Marcel Serrano, dans ‘Le Champion’ / MANOLO PAVÓN / NETFLIX

-Certains footballeurs ne sont-ils pas déifiés ?

-Marcel Serrano : Bien sûr. Mais c’est aussi le travail de la société. Il faut un travail d’éducation sociale qui nous permette de voir les gens sans les déifier.

-Dani Rovira : Quelque chose ne fonctionne pas très bien dans la société lorsqu’un joueur est plus connu qu’une personne qui fait des recherches sur le cancer. Il existe une certaine obscénité, une certaine pornographie économique, dans le monde du football. Le football que j’aime, c’est le football de base, les clubs de quartier, j’aime la façon dont on vit le sport quand on est petit. Le football d’élite m’échappe un peu car il me semble obscène que de telles sommes d’argent soient manipulées. Mais c’est la société qui le génère. En fin de compte, si vous achetez un maillot de Messi, si vous souscrivez au package football de cette plateforme, si vous investissez une partie de votre argent pour nourrir tout cela, c’est bien, mais vous en faites partie. Je pense que c’est bien que chacun vive ses passions, mais si cela vous dérange plus tard ou si vous pensez que c’est disproportionné qu’ils facturent autant d’argent, vous devez réfléchir à la manière dont vous collaborez.

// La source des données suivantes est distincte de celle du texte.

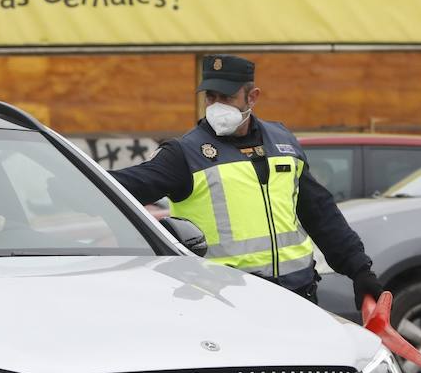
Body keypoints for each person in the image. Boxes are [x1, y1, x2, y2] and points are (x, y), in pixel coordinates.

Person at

-Les footballeurs sont aussi une référence pour de nombreuses personnes.

-Dani Rovira : Si vous êtes footballeur, vous ouvrez la bouche et ils mettent 5 000 micros devant vous. Même si vous ne l’avez pas demandé, vous avez une responsabilité en tant que personnage que beaucoup d’enfants regardent, qui est une référence pour beaucoup de gens, et vous devez avoir un minimum de caractère exemplaire. Et pour cela il faut être entouré de gens qui vous disent : voyons ce que vous lâchez. C’est la même chose qui arrive à nous, acteurs, mais à une plus petite échelle.

-Avez-vous déjà rêvé, enfant, de devenir footballeur ?

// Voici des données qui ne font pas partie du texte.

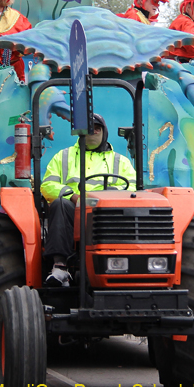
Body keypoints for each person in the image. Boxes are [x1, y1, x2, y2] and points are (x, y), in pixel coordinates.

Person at [40, 115, 137, 287]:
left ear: (104, 132)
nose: (94, 132)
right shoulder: (63, 156)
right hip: (74, 210)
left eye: (97, 128)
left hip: (108, 212)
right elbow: (47, 185)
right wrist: (73, 196)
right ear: (81, 132)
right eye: (89, 128)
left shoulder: (120, 161)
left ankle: (127, 263)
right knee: (60, 203)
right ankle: (60, 267)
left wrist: (108, 197)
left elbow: (132, 187)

-Marcel Serrano : J’aimais beaucoup le football quand j’étais petit, surtout le Barça. Mais jouer au football ne faisait pas partie de mes passions. Je m’imaginais chanter davantage.

-Dani Rovira : Je n’ai jamais rêvé d’être footballeur. J’ai étudié une carrière, l’INEF, pour que mes parents aient l’esprit tranquille. Au début, j’étais très enthousiasmé par la possibilité de me consacrer au sport en préparant les autres, mais ensuite le gouvernail a pris plusieurs tours. Enfant, je ne savais pas quoi faire, mais Emilio Aragón a été ma première référence : ce n’était pas un comédien en tant que tel, mais c’était un clown ; Il présentait des programmes, mais il était aussi musicien ; Il est devenu acteur… Cette figure à 360º, qui était tout mais n’était rien, m’a infecté.